TASK TO COMPLETE: Lines with the word "earnings" are the answer; copy each of them from the data below.

[Data items]
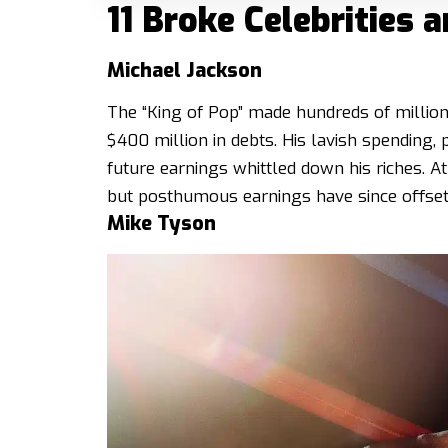
11 Broke Celebrities
Michael Jackson
The “King of Pop” made hundreds of millions
$400 million in debts. His lavish spending, 
future earnings whittled down his riches. At
but posthumous earnings have since offset
Mike Tyson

SOLVED PROBLEM:
future earnings whittled down his riches. At
but posthumous earnings have since offset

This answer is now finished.